Taliban name acting head of Afghan central bank to address ‘people’s problems’
- The announcement comes at a time when banks reportedly remain closed in the country, ATMs are running out of cash and prices of essential items have risen by as high as 35 per cent since the group took over.
More than a week after the Islamist insurgents Taliban swept Afghanistan’s capital Kabul with no or minimal resistance, the group has appointed one of its officials as the acting governor of the Da Afghanistan Bank (DAB) – which is the country’s central bank — spokesperson Zabihullah Mujahid said on Twitter.
Haji Mohammad Idris has been named the acting head of the DAB, even as the war-torn nation struggles with enormous economic turmoil with ATMs running out of cash and prices of essential items skyrocketing, Bloomberg reported.
In his Twitter post, Mujahid stated that Idris will “address the looming banking issues and the problems of the people,” according to the translation by Bloomberg.
Muhammad Jalal, a member of the Taliban’s cultural commission told Bloomberg over a text message that Idris headed the group’s economic commission in the past.
In an interview with Bloomberg’s Odd Lots podcast, exiled central bank chief Ajmal Ahmady said that Afghanistan under Taliban faces an array of shocks that probably will result in weaker currency, capital controls and rapid inflation.
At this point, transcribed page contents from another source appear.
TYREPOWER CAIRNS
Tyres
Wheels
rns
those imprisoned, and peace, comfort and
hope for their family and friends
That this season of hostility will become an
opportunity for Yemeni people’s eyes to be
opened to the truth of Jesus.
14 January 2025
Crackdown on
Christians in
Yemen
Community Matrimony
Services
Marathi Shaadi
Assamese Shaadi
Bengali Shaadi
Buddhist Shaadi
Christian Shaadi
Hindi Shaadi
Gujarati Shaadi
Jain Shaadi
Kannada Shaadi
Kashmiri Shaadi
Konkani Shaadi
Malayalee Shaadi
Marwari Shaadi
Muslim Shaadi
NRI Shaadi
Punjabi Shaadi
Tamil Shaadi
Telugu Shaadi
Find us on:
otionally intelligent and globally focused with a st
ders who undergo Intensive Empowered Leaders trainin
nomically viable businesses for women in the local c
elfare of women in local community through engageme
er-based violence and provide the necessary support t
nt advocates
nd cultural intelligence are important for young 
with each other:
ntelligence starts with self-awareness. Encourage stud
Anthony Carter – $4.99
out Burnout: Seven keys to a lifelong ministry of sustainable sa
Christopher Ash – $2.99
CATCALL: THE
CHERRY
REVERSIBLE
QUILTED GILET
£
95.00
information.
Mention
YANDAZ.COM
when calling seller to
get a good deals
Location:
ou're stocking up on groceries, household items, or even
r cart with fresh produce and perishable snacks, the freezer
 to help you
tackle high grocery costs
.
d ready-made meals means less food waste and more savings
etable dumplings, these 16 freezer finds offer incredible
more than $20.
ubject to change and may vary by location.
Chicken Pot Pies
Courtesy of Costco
He fled the country following the escape of other officials and leaders of Afghanistan, including former President Ashraf Ghani.
Taliban fighters have been making swift movements towards Kabul by capturing provincial capitals – starting with minor ones to major hubs, till August 15. Soon after Kabul fell in their hands, Afghan nationals began to make a beeline at the Hamid Karzai International Airport to leave the country and their regime.
Although the militants have, through its amnesty, assured that all Afghans will be safe and secured under their rule and that women and girls will be allowed to go to school as well as work, world leaders and organisations remain doubtful about the same.
Idris’ appointment comes at a time when Afghani currency hit a record low last week, soon after the Taliban took over. Banks have reportedly been shut and prices of basic food items such as oil and flour have risen by as high as 35 per cent over the previous seven days. The Bloomberg report added that pharmacies and drugstores are also shut across Kabul, even as Mujahid said that the group’s fighters are patrolling the city to ensure security.
A spokesperson of the Afghanistan finance ministry, Mohammad Rafi Tabe, told Bloomberg over phone that banks in the country will become “operational by tomorrow or the day after.”
Tabe added though the finance minister left Afghanistan prior to the recapture of Kabul, the ministry is back to work and that all of its staff will function as per the same positions they had before the Taliban took over.
Meanwhile, one of the extremist group’s officials, in an interview with Sky News in Doha, warned the US against delaying the deadline of August 31 for withdrawing its forces from Afghanistan. “If the US or UK were to seek additional time to continue evacuations – the answer is no. Or there would be consequences,” Taliban spokesperson Suhail Shaheen was quoted as saying.
He further said that the extension is a “red line” and delaying the withdrawal of forces would mean “[America] is extending occupation while there is no need for that.”
Shaheen said that if the US is intent on “continuing occupation” of Afghanistan, it will “provoke a reaction” from the Taliban.